This article originally appeared in Supply Chain Technology News. Click Here to access the original article. 

The retail industry faces a growing challenge in managing the billions of products consumers return every year. These returns can result in both financial losses as well as potential negative environmental impact such as waste. With the increase in online shopping, return rates have increased exponentially. As painful as it is for retailers, returns have been absorbed as a cost of doing business and until recently, the environmental impacts have been ignored.

Reverse logistics is used to describe the way a company handles products that get shipped backward through the supply chain. Customer returns are a form of reverse logistics, but so is the unsold merchandise sent back from a store.

The challenge is that reverse logistics is complex and unpredictable. Items come back to the retailer in an assortment of conditions and retailers have little information about which products will be returned or become overstock. Numerous retailers still use a manual system to track and manage returns. Without physical and operational capacity, the majority of returned products are liquidated, returned to the manufacturer or discarded. It is not uncommon for a manufacturer to instruct retailers to dispose of a returned product on-site for cost or brand protection reasons.

New innovative technology offers retailers a solution. There is inventory management technology that can determine the best channel for an item once it returns to the warehouse. Additionally, the inventory management technology allows retailers to quickly process and track merchandise, boosting efficiency and helping to keep items out of landfills.

With the inventory management technology, one channel that can be utilized by companies is to donate returns and overstock products to charitable intermediaries. It is typically more cost-effective for companies to donate the products instead of liquidating or disposal. Donations of returns and overstock provide invaluable assistance to those in need.

A charitable intermediary is a nonprofit organization that collects donated products from corporations and disperses them to qualified charities in need. Charitable intermediaries specialize in handling every aspect of product donations, including providing a set of professional services that make the entire process as easy as possible for the corporate donor.

The IRS 170(e) tax code allows corporations to receive significant tax benefits by donating goods to qualified nonprofit organizations including charitable intermediaries. In many cases, the enhanced deduction is double when compared to disposal.
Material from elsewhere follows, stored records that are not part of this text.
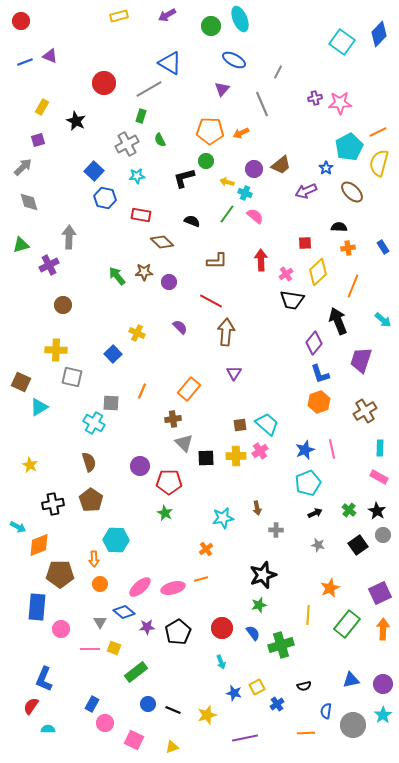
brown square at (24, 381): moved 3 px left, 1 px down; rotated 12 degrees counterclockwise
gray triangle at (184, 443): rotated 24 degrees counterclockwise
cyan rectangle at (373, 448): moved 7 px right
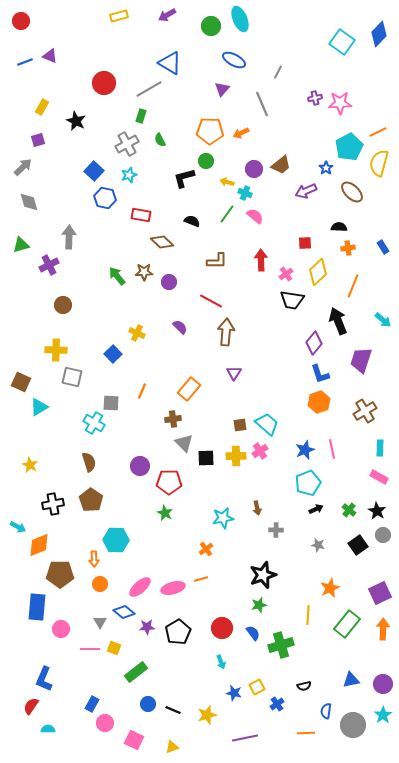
cyan star at (137, 176): moved 8 px left, 1 px up; rotated 14 degrees counterclockwise
black arrow at (315, 513): moved 1 px right, 4 px up
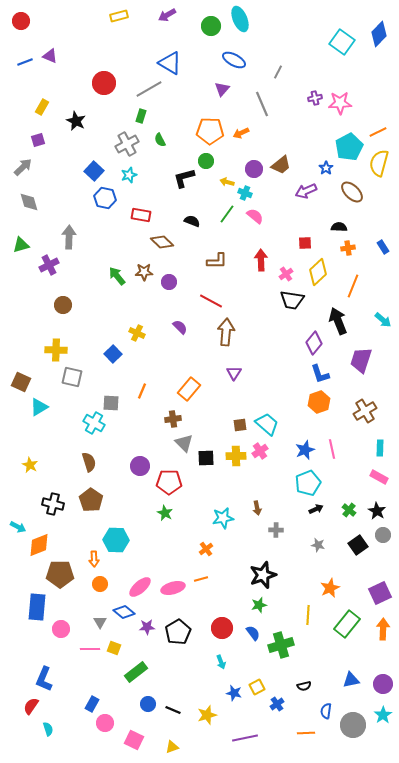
black cross at (53, 504): rotated 25 degrees clockwise
cyan semicircle at (48, 729): rotated 72 degrees clockwise
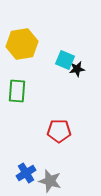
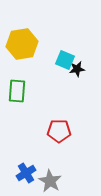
gray star: rotated 15 degrees clockwise
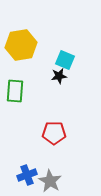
yellow hexagon: moved 1 px left, 1 px down
black star: moved 18 px left, 7 px down
green rectangle: moved 2 px left
red pentagon: moved 5 px left, 2 px down
blue cross: moved 1 px right, 2 px down; rotated 12 degrees clockwise
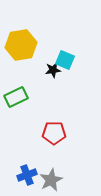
black star: moved 6 px left, 6 px up
green rectangle: moved 1 px right, 6 px down; rotated 60 degrees clockwise
gray star: moved 1 px right, 1 px up; rotated 15 degrees clockwise
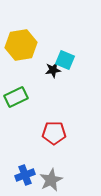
blue cross: moved 2 px left
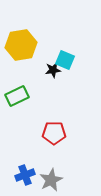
green rectangle: moved 1 px right, 1 px up
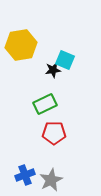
green rectangle: moved 28 px right, 8 px down
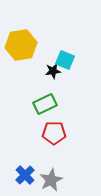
black star: moved 1 px down
blue cross: rotated 24 degrees counterclockwise
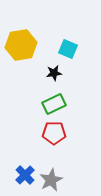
cyan square: moved 3 px right, 11 px up
black star: moved 1 px right, 2 px down
green rectangle: moved 9 px right
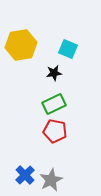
red pentagon: moved 1 px right, 2 px up; rotated 10 degrees clockwise
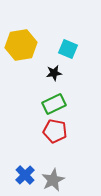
gray star: moved 2 px right
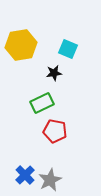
green rectangle: moved 12 px left, 1 px up
gray star: moved 3 px left
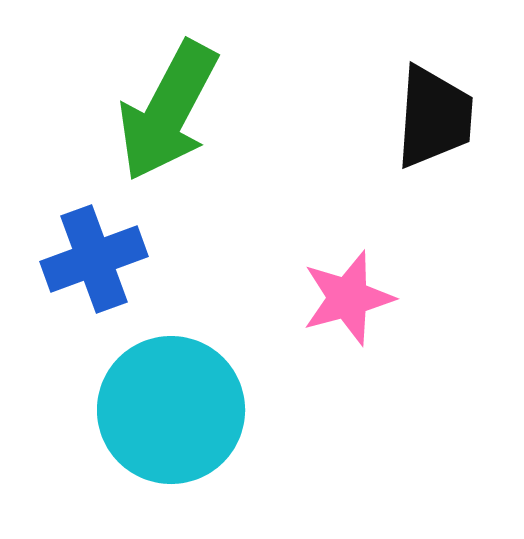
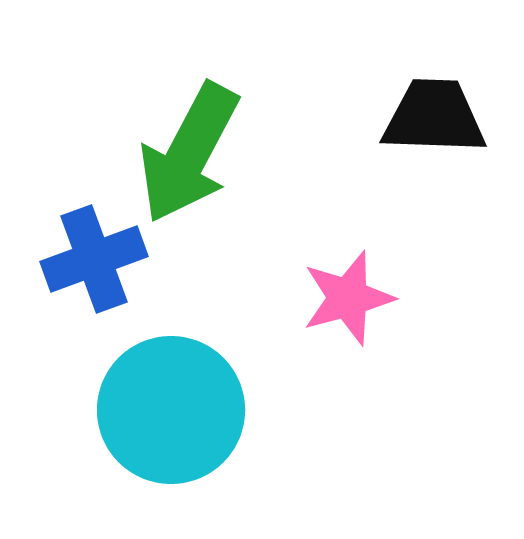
green arrow: moved 21 px right, 42 px down
black trapezoid: rotated 92 degrees counterclockwise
In addition to the financial benefits reverse logistics can provide, there is also the element of establishing a good reputation in the eyes of the corporation’s customers and society at large. Corporations that are embracing both green initiatives and charitable initiatives often experience added esteem by customers and society.

Reverse logistics is a lot like recycling. It allows companies to resell, refurbish or repurpose products. If a product is being returned in good shape and isn’t faulty, the product can be donated to a charitable intermediary. Reverse logistics keeps more goods out of the landfills and in circulation to help organizations and communities in need among many other benefits.